- _Задание 1_
Как, по словам Гиммлера в отрывке о беседе о концлагерях, следовало назвать эти лагеря?
- _Задание 2_
Допишите продолжение отрывка о беседе с Гиммлером о концлагерях, начиная сразу после его последнего предложения.

- _Приведенный отрывок_
Разговор перешел на другую тему — тему концентрационных лагерей. „Свою дурную славу эти лагеря заслужили из-за неудачно выбранного названия, — так начал Гиммлер свое объяснение. — Их надо было назвать лагерями перевоспитания. В них сидели не только евреи и политические заключенные, но и уголовники, которых после отбытия ими их срока не отпускали на свободу. В результате Германия в военном 1941 году имела самый низкий уровень преступности за много десятилетий. Труд заключенных был тяжел, но эти тяготы переживал и весь немецкий народ. Обращение с заключенными в лагерях было строгим, но справедливым“. Я перебил его: „Но ведь нельзя отрицать, что в лагерях совершались тяжелые преступления?“ Он ответил: „Я могу допустить, что нечто подобное происходило, но я наказал виновных“.
Хотя я — исключительно с учетом моей задачи добиться освобождения еврейских и прочих заключенных, — вынужден был продолжать беседу, в тот момент, когда он заговорил о „справедливом обращении“ в концлагерях, я не смог сдержать свое возмущение. Мне доставляло удовольствие от имени страдающего еврейского народа сказать ему в лицо хотя бы о некоторых преступлениях, творившихся в этих лагерях. В этот момент я, как рупор поруганного, но не уничтоженного права, чувствовал себя сильнейшим из нас двоих. И я думаю, Гиммлер осознавал слабость своей позиции.
Я попытался еще раз отвлечь его от этих попыток самозащиты.
„Произошло многое, что невозможно исправить или возместить, — начал я. — Но если в будущем еще можно будет навести мосты между нашими народами, то как минимум все евреи, которые сегодня еще живут на подвластных Германии территориях, должны остаться в живых. Поэтому мы требуем освободить всех евреев из лагерей, находящихся вблизи от Скандинавии или Швейцарии, чтобы их можно было эвакуировать в Швецию или Швейцарию, а что касается остальных лагерей, то пусть заключенные остаются там, где находятся, пусть с ними обращаются хорошо, обеспечат их достаточным количеством еды, и пусть эти лагеря будут без сопротивления переданы союзникам, когда фронт приблизится к ним. Кроме того, мы просим выполнить пожелания, содержащиеся в ряде писем шведского Министерства иностранных дел и касающиеся освобождения ряда арестованных шведов, французов, голландцев и евреев, а также взятых в заложники евреев“. Керстен энергично поддержал мои пожелания.

[Изображения страниц и извлеченный текст]
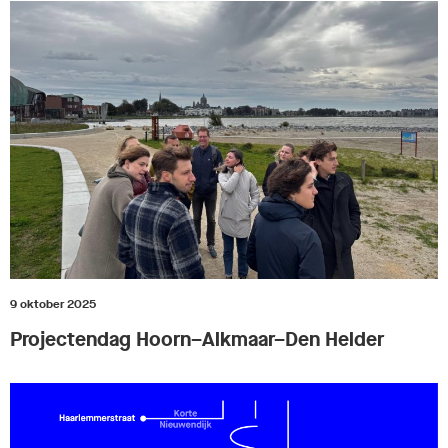
9 oktober 2025
Projectendag Hoorn–Alkmaar–Den Helder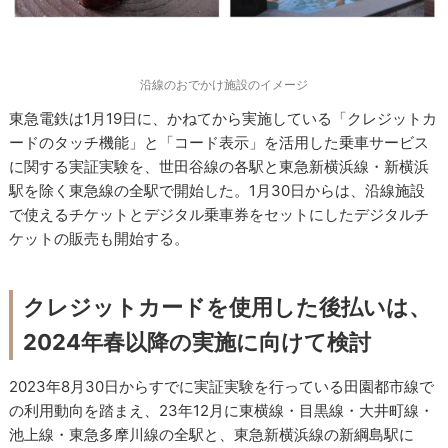
沿線のおでかけ施設のイメージ
東急電鉄は1月19日に、かねてから実施している「クレジットカ
ードのタッチ機能」と「コード表示」を活用した乗車サービス
に関する実証実験を、世田谷線の各駅と東急新横浜線・新横浜
駅を除く東急線の全駅で開始した。1月30日からは、沿線施設
で使えるチケットとデジタル乗車券をセットにしたデジタルチ
ケットの販売も開始する。
クレジットカードを使用した後払いは、
2024年春以降の実施に向けて検討
2023年8月30日からすでに実証実験を行っている田園都市線で
の利用動向を踏まえ、23年12月に東横線・目黒線・大井町線・
池上線・東急多摩川線の全駅と、東急新横浜線の新綱島駅に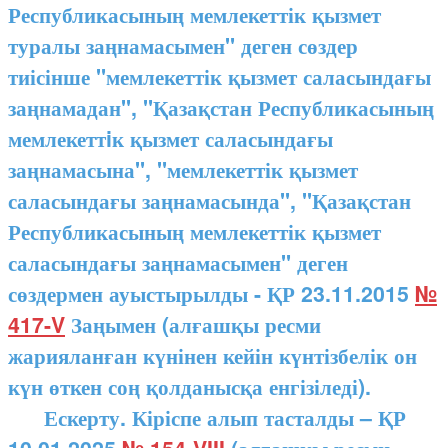
Республикасының мемлекеттік қызмет
туралы заңнамасымен" деген сөздер
тиісінше "мемлекеттік қызмет саласындағы
заңнамадан", "Қазақстан Республикасының
мемлекеттiк қызмет саласындағы
заңнамасына", "мемлекеттік қызмет
саласындағы заңнамасында", "Қазақстан
Республикасының мемлекеттік қызмет
саласындағы заңнамасымен" деген
сөздермен ауыстырылды - ҚР 23.11.2015
№
417-V
Заңымен (алғашқы ресми
жарияланған күнінен кейін күнтізбелік он
күн өткен соң қолданысқа енгізіледі).
Ескерту. Кіріспе алып тасталды – ҚР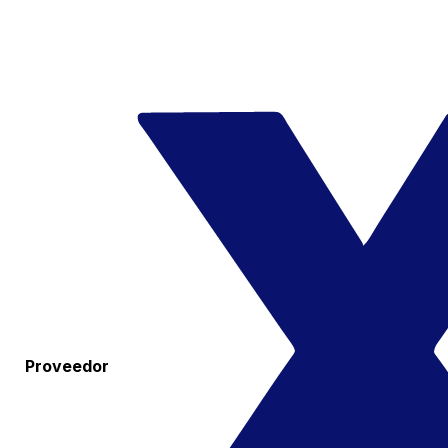
Proveedor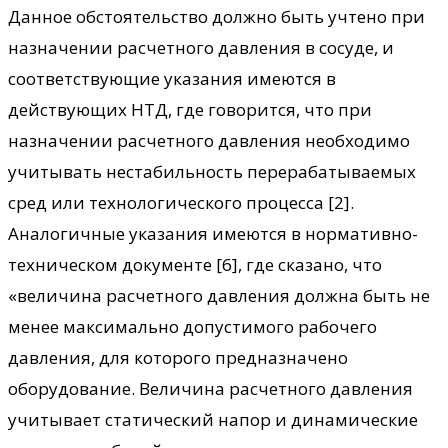
Данное обстоятельство должно быть учтено при
назначении расчетного давления в сосуде, и
соответствующие указания имеются в
действующих НТД, где говорится, что при
назначении расчетного давления необходимо
учитывать нестабильность перерабатываемых
сред или технологического процесса [2].
Аналогичные указания имеются в нормативно-
техническом документе [6], где сказано, что
«величина расчетного давления должна быть не
менее максимально допустимого рабочего
давления, для которого предназначено
оборудование. Величина расчетного давления
учитывает статический напор и динамические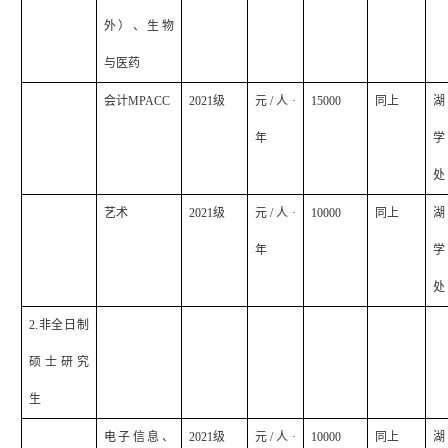
外）、生物
与医药
会计
MPACC
2021
级
元
/
人·
15000
同上
湖
年
学
处
艺术
2021
级
元
/
人·
10000
同上
湖
年
学
处
2.
非全日制
硕士研究
生
电子信息、
2021
级
元
/
人·
10000
同上
湖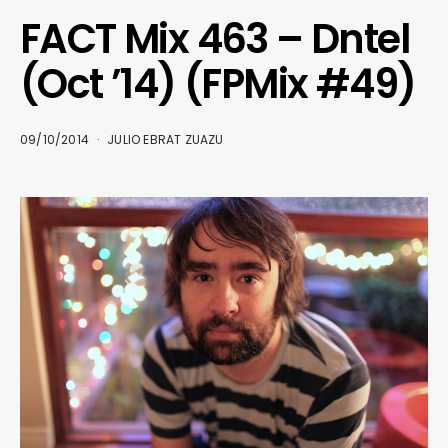
FACT Mix 463 – Dntel
(Oct ’14) (FPMix #49)
09/10/2014
JULIO EBRAT ZUAZU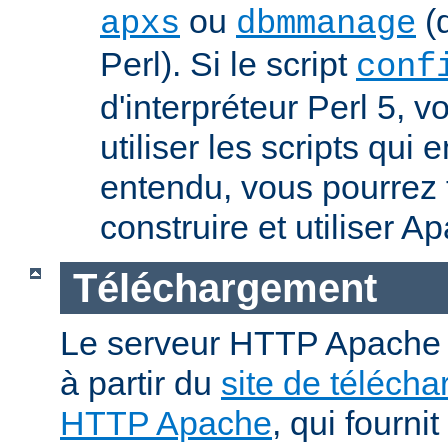
ou
(q
apxs
dbmmanage
Perl). Si le script
conf
d'interpréteur Perl 5, 
utiliser les scripts qui
entendu, vous pourrez
construire et utiliser A
Téléchargement
Le serveur HTTP Apache p
à partir du
site de téléch
HTTP Apache
, qui fourni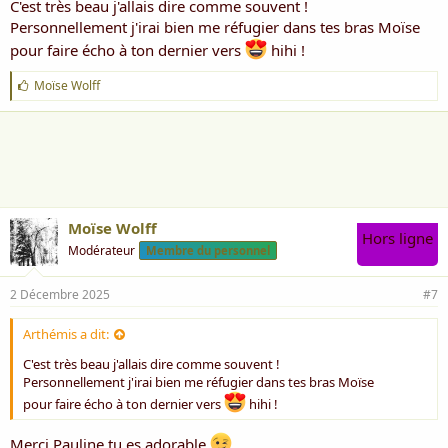
C'est très beau j'allais dire comme souvent !
Personnellement j'irai bien me réfugier dans tes bras Moïse
pour faire écho à ton dernier vers
hihi !
J
Moïse Wolff
'
a
i
m
e
:
Moïse Wolff
Hors ligne
Modérateur
Membre du personnel
2 Décembre 2025
#7
Arthémis a dit:
C'est très beau j'allais dire comme souvent !
Personnellement j'irai bien me réfugier dans tes bras Moïse
pour faire écho à ton dernier vers
hihi !
Merci Pauline tu es adorable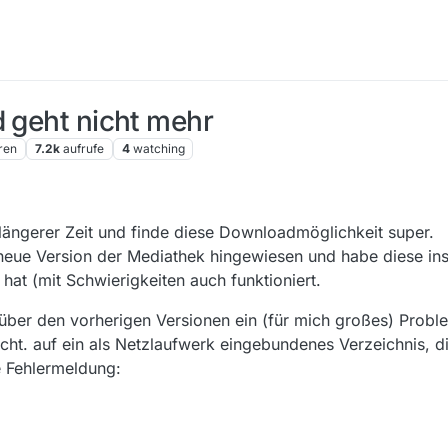
d geht nicht mehr
ren
7.2k
aufrufe
4
watching
längerer Zeit und finde diese Downloadmöglichkeit super.
neue Version der Mediathek hingewiesen und habe diese inst
hat (mit Schwierigkeiten auch funktioniert.
ber den vorherigen Versionen ein (für mich großes) Problem
icht. auf ein als Netzlaufwerk eingebundenes Verzeichnis, d
e Fehlermeldung: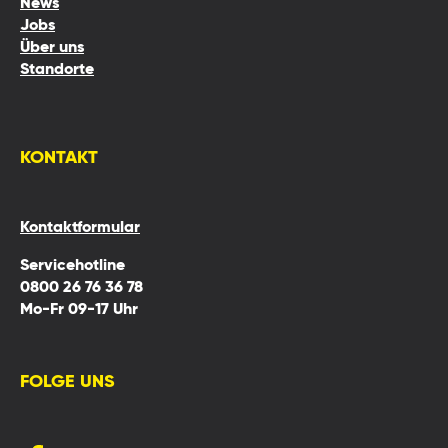
News
Jobs
Über uns
Standorte
KONTAKT
Kontaktformular
Servicehotline
0800 26 76 36 78
Mo-Fr 09-17 Uhr
FOLGE UNS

- _Результат выполнения 1_
Лагерями перевоспитания.

- _Результат выполнения 2_
Я попросил Гиммлера назвать число еще остающихся в концлагерях евреев, и он привел следующие цифры: Терезиенштадт — 25 000, Равенсбрюк — 20 000, Маутхаузен — 20–30 000 и еще немного в ряде других лагерей. Он утверждал также, что в Освенциме было 150 000 евреев, когда этот лагерь попал в руки русских; в Берген-Бельзене содержалось 50 000 евреев и в Бухенвальде 6000, когда эти лагеря были переданы англичанам и американцам. Я знал, что его цифры неверны и, особенно в случае Освенцима, сильно преувеличены. В Венгрии, сказал Гиммлер, осталось 450 000 евреев.
„И какова же была их благодарность? — ханжески спросил он. — Евреи в Будапеште стреляли по нашим солдатам“. Я возразил, что, если 450 000 евреев осталось, а было 850 000, значит, 400 000 были депортированы и их судьба неизвестна. Оставшиеся в Венгрии евреи не знали, что их ожидает, этим и объясняется их реакция.